Dipping into the noisy U.S. housing market
The U.S. housing market roared in July, but investors may want to tiptoe rather than jump into the sector, analysts and fund managers say.
That is because much of the 15.7 percent increase in new home construction in July, the first gain in two months, came from apartment buildings, which tend to attract lower income renters and do not generate as much overall economic activity as single-family homes, analysts said.
Furthermore, the solid activity reported in new construction and by Home Depot Inc in its quarterly report on Tuesday may in part be due to activity delayed by bad weather in the first quarter.
The appeal of apartments to millennials, a generation laden with student loan debt that may make it difficult to afford a down payment on a home, is one reason why some noted investors, such as DoubleLine Capital's Jeffrey Gundlach, have said they are betting against the shares of homebuilders.
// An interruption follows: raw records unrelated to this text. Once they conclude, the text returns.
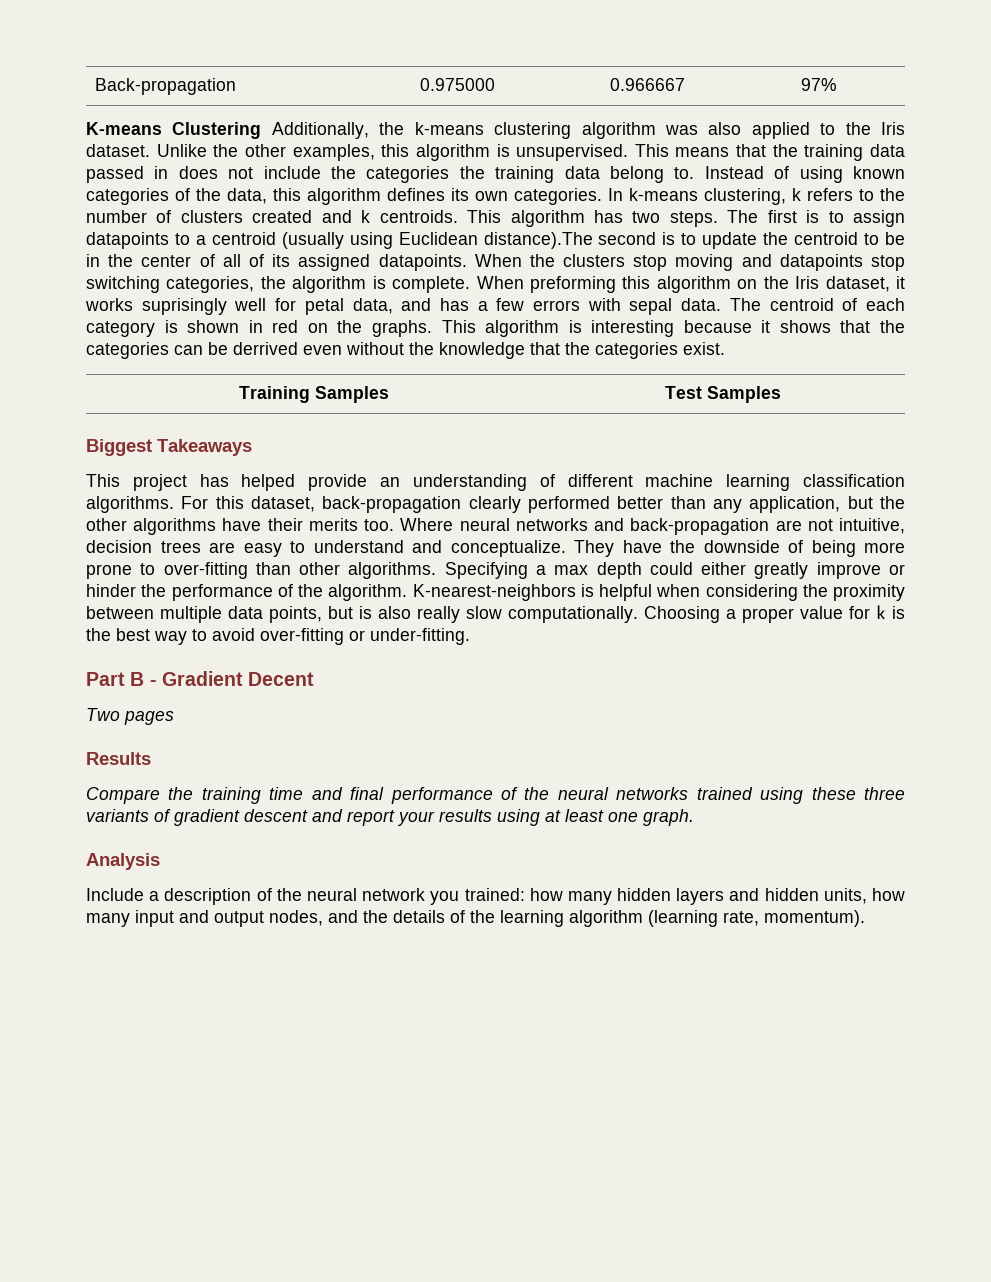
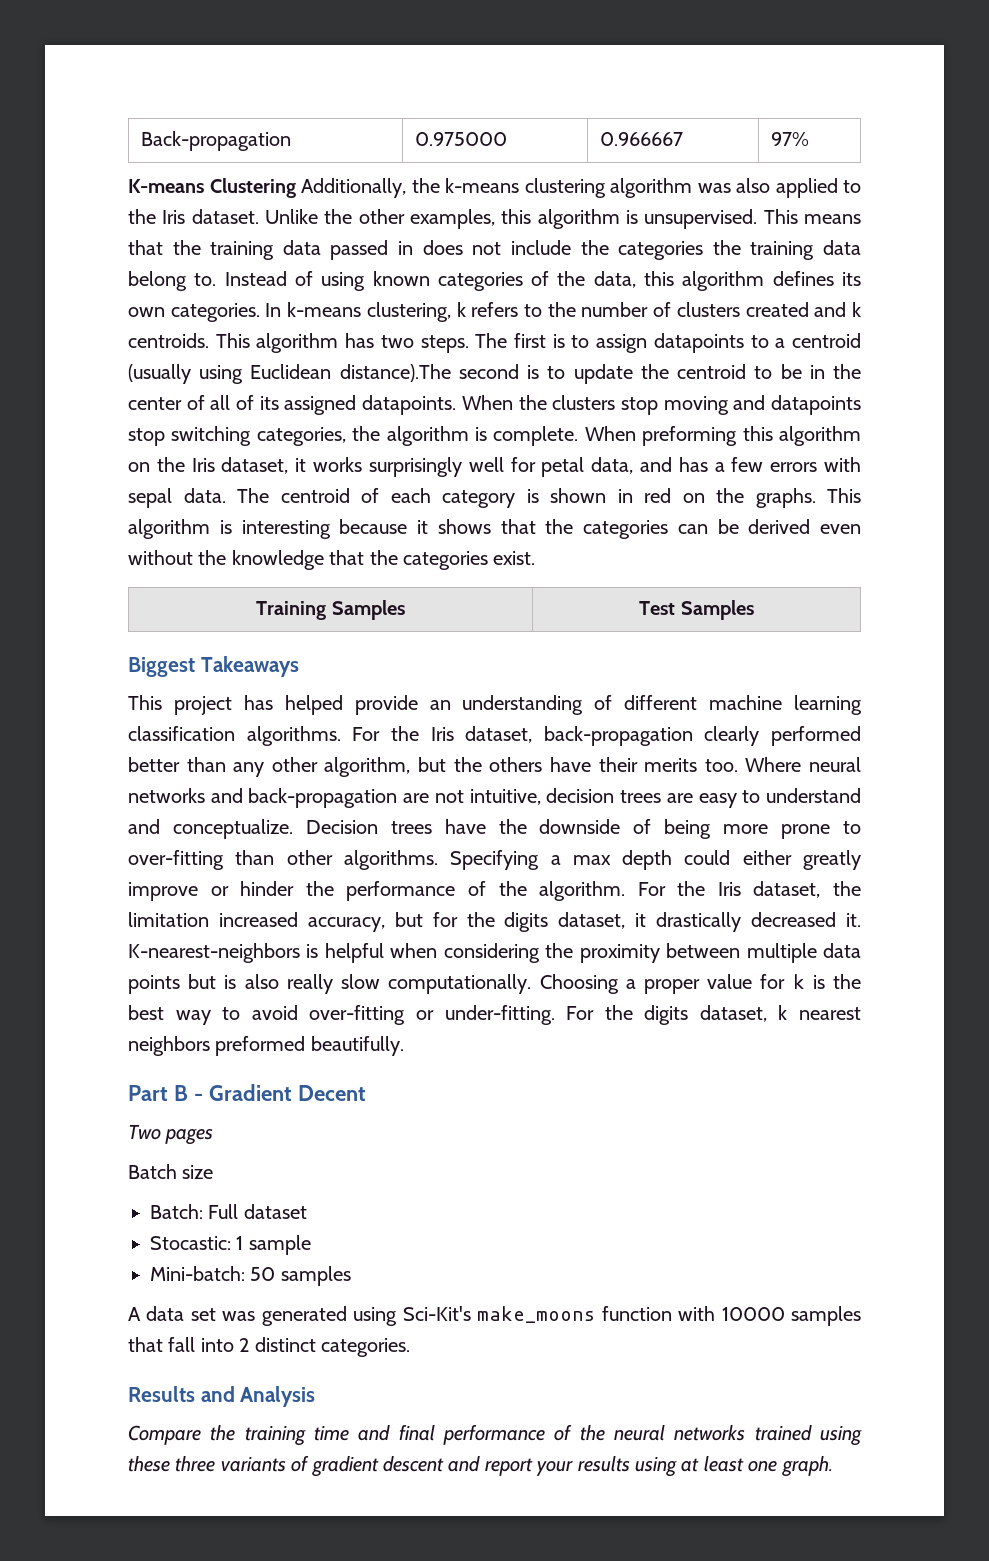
[141,298,227,315] suprisingly -> [368,457,462,477] surprisingly
[233,342,298,355] derrived -> [748,519,811,534] derived
[215,496,244,509] this -> [390,726,454,741] the Iris
[749,496,906,513] [86,518,217,535] application, but the other algorithms -> [271,757,543,777] other algorithm, but the others
[574,540,614,557] They -> [305,820,432,834] Decision trees
(408, 592) none -> [637,881,861,898] [128,912,862,932] For the Iris dataset, the limitation increased accuracy, but for the digits dataset, it drastically decreased it.
[269,606,322,623] points, -> [128,975,180,994] points
(470, 636) none -> [566,1005,861,1025] [128,1036,404,1056] For the digits dataset, k nearest neighbors preformed beautifully.
(174, 718) none -> [128,1164,214,1179] [150,1204,307,1219] [150,1235,311,1255] [150,1266,351,1286] [128,1306,861,1326] [128,1337,410,1357] // Batch size // Batch: Full dataset // Stocastic: 1 sample // Mini-batch: 50 samples // A data set was generated using Sci-Kit's make_moons function with 10000 samples that fall into 2 distinct categories.
(151, 758) none -> [200,1386,316,1407] and Analysis
[86,853,160,870] [86,888,905,905] [86,910,865,927] // Analysis // Include a description of the neural network you trained: how many hidden layers and hidden units, how many input and output nodes, and the details of the learning algorithm (learning rate, momentum). -> (833, 1466) none

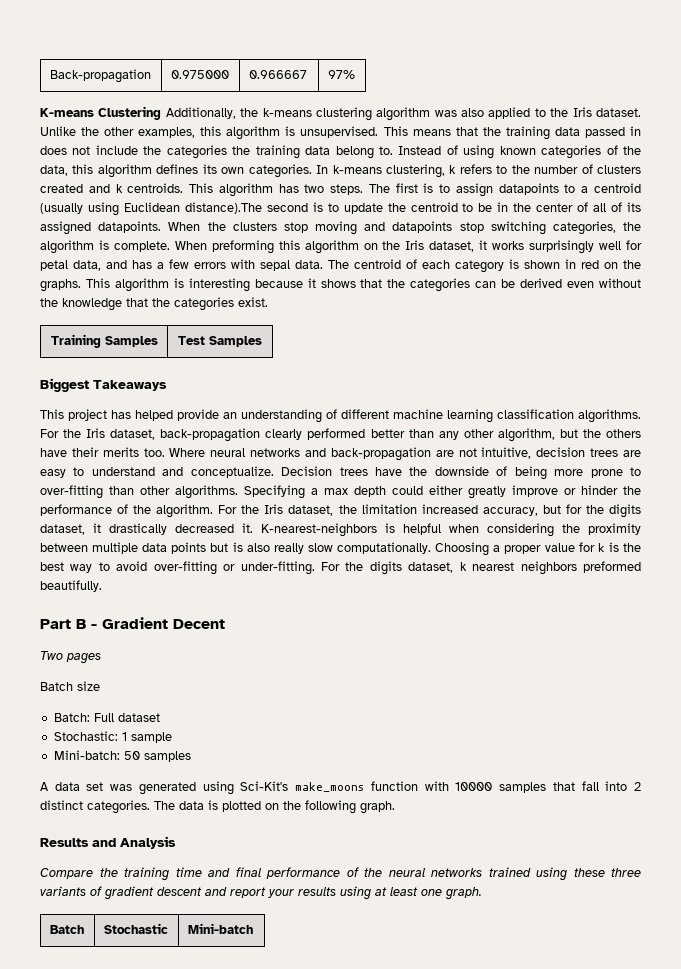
[150,1236,231,1250] Stocastic: -> [53,731,118,741] Stochastic:
(410, 1347) none -> [154,800,395,814] The data is plotted on the following graph.
(833, 1466) none -> [49,925,84,934] [103,923,168,934] [187,923,253,934] // Batch | Stochastic | Mini-batch

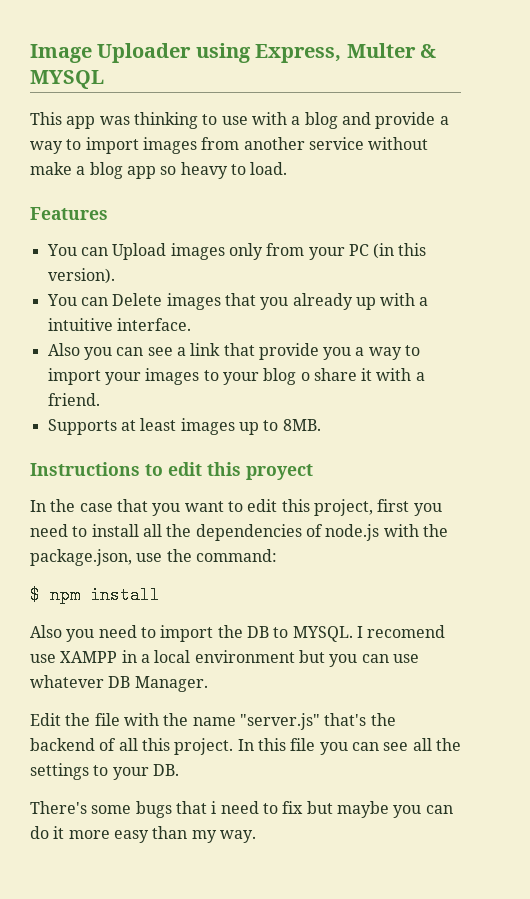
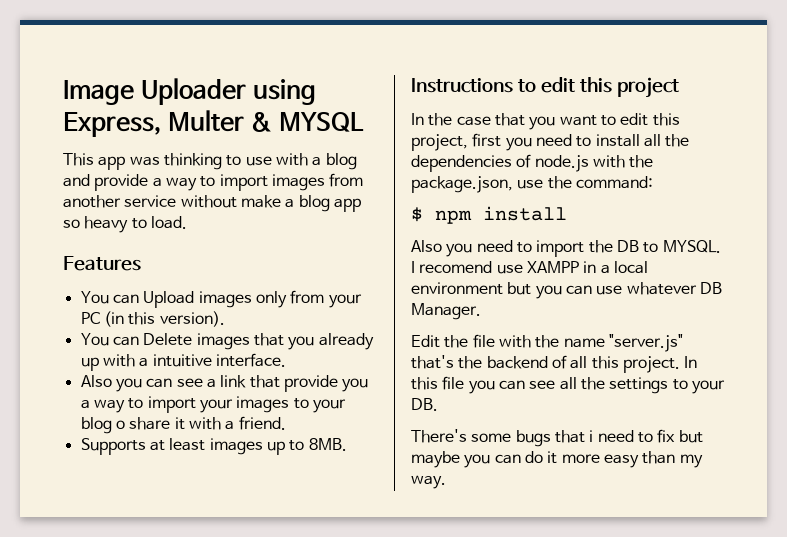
[246,464,313,480] proyect -> [616,77,679,98] project

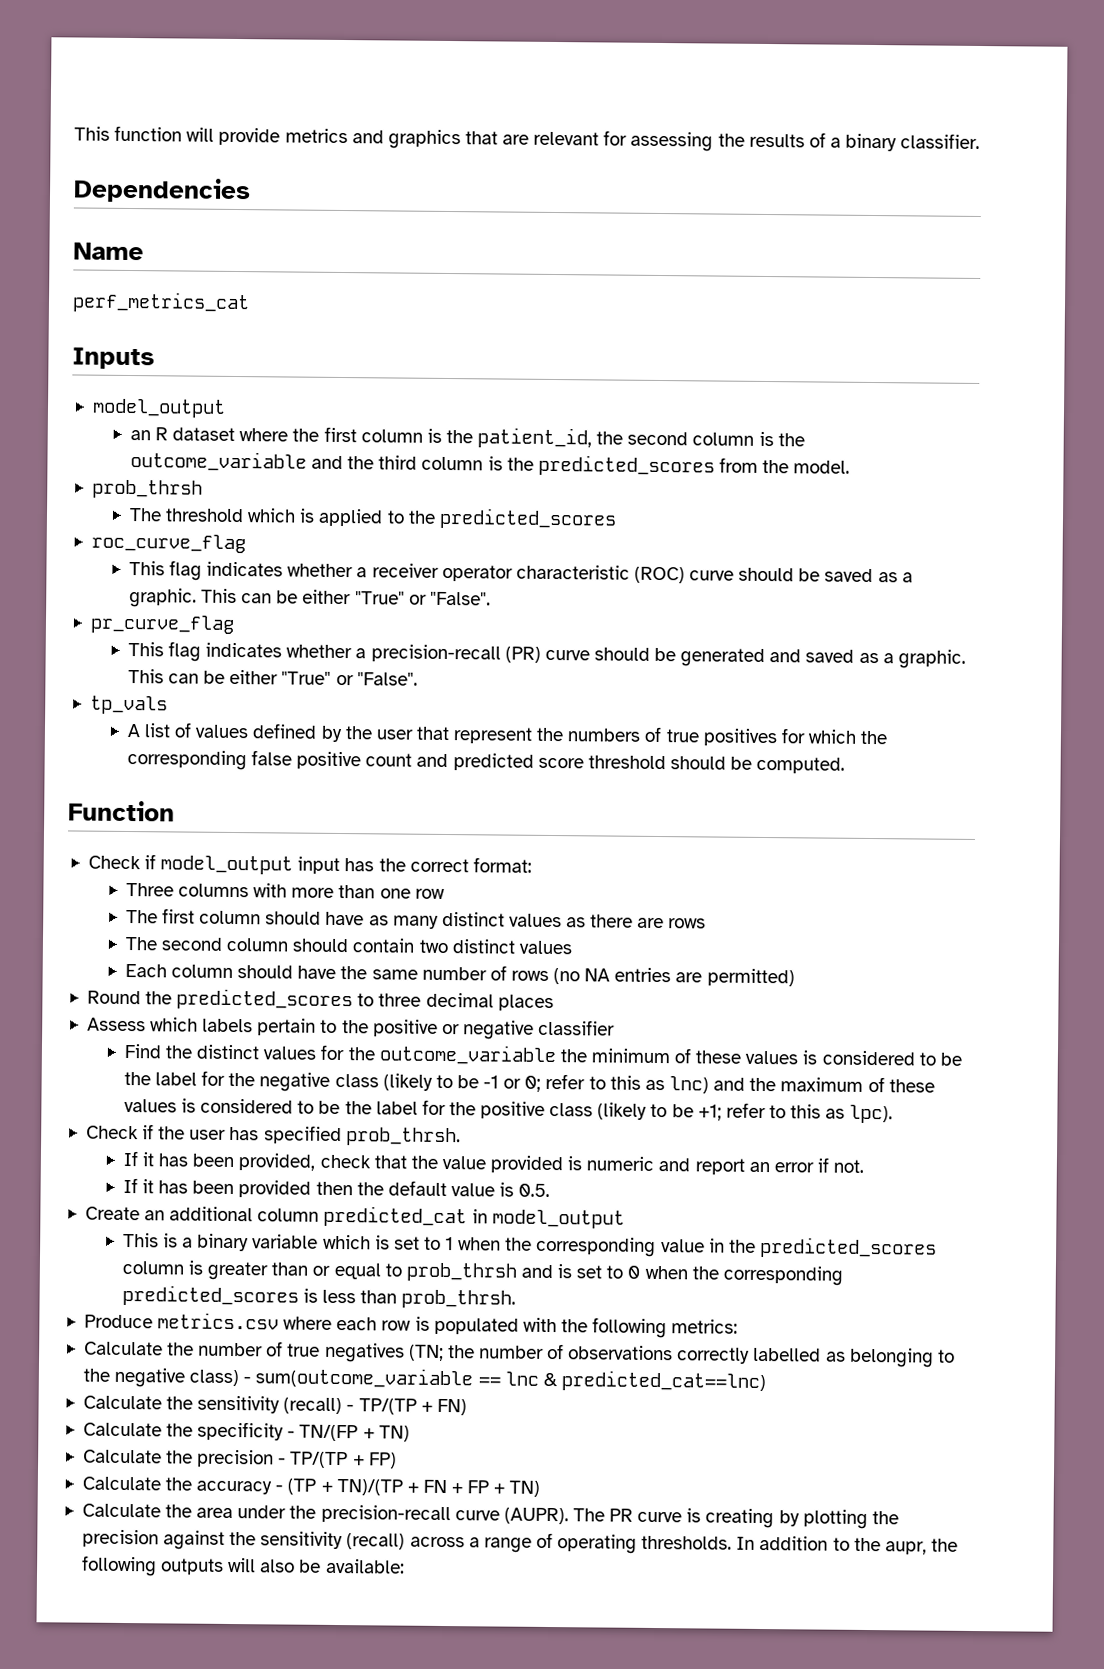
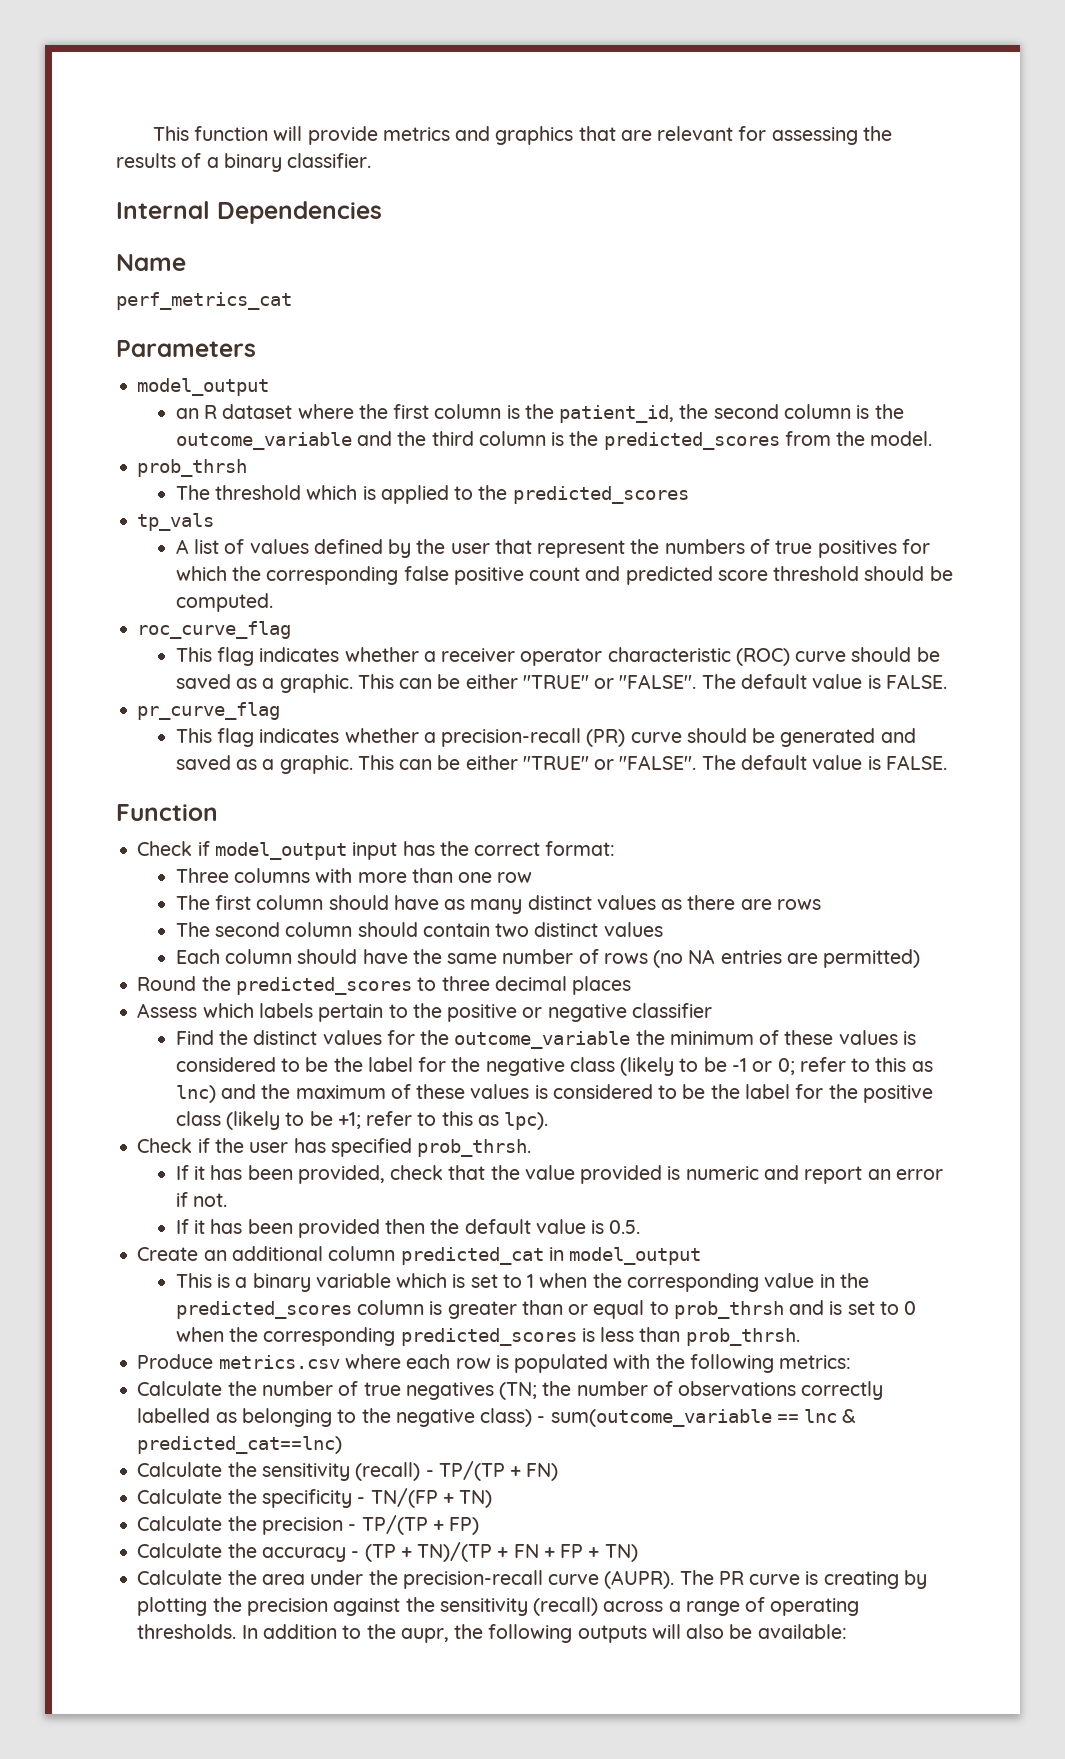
(981, 141) none -> [116,201,210,219] Internal
[72,347,155,370] Inputs -> [116,340,256,357] Parameters
[90,533,246,554] [128,560,913,584] [128,587,491,608] [89,614,235,634] [127,641,966,669] [127,668,418,686] // roc_curve_flag // This flag indicates whether a receiver operator characteristic (ROC) curve should be saved as a graphic. This can be either "True" or "False". // pr_curve_flag // This flag indicates whether a precision-recall (PR) curve should be generated and saved as a graphic. This can be either "True" or "False". -> (689, 495) none
(846, 765) none -> [137,621,292,639] [175,647,940,666] [175,674,947,693] [137,702,281,720] [175,728,916,747] [175,755,947,774] // roc_curve_flag // This flag indicates whether a receiver operator characteristic (ROC) curve should be saved as a graphic. This can be either "TRUE" or "FALSE". The default value is FALSE. // pr_curve_flag // This flag indicates whether a precision-recall (PR) curve should be generated and saved as a graphic. This can be either "TRUE" or "FALSE". The default value is FALSE.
Fannie Mae on Monday downgraded its outlook for home sales and construction, estimating that 1.4 million single-family units will be constructed during 2014 and 2015 combined, compared with an earlier forecast of 1.6 million units.
"From an investment standpoint the homebuilder trade has been one of the most hotly anticipated trades over the past few years. Yet it continues to be nothing spectacular," said James Liu, a global market strategist at JP Morgan Funds.
Fund managers, as a whole, are not taking a rosy view of the homebuilding segment. Actively managed U.S. mutual funds, on average, devote just 1.06 percent of their portfolio to companies such as Toll Brothers Inc and KB Home, according to Lipper, a Thomson Reuters company. That was unchanged from the end of 2013.
Yet analysts and strategists say that there are attractive pockets of the housing market.
Phil Orlando, chief equity strategist at Federated Investors, built up positions in select retail stocks throughout the summer in expectation that a slowly improving housing market would help retailers such as Home Depot and apparel and home fashion company TJX Cos Inc, parent of TJ Maxx and Homegoods.
Both companies should benefit not just from new home construction, which accounts for approximately 8 percent of the housing market, but from rising home prices, which could spur homeowners to upgrade their appliances or otherwise put more money into their homes, he said.
"I'm very comfortable that when the dust settles we will see a resurgent consumer in the back-to-school season," he said.
Home Depot on Tuesday reported a higher-than-expected 6.4 percent increase in same-store sales in the United States and raised its full-year forecast. Shares of the company are up nearly 8 percent for the year, or nearly 1 percentage point more than the broad S&P 500 index.
To be sure, some investors have already done very well betting on a 2014 multi-family housing market. Exchange-traded funds focusing on residential real estate investment trusts, which typically hold apartment buildings and other multi-family developments, have been on a tear this year. The iShares Residential Real Estate Capped ETF is up 22.3 percent year-to-date, while the Vanguard REIT ETF is up 17.6 percent.
Those gains raise the possibility that shares of the companies in the multi-family sector already reflect the boom in apartment buildings and have little room to run, analysts say. "The data remains inconclusive and uneven, and that's the nature of the housing recovery right now," said Dan Veru, chief investment officer at Palisade Capital.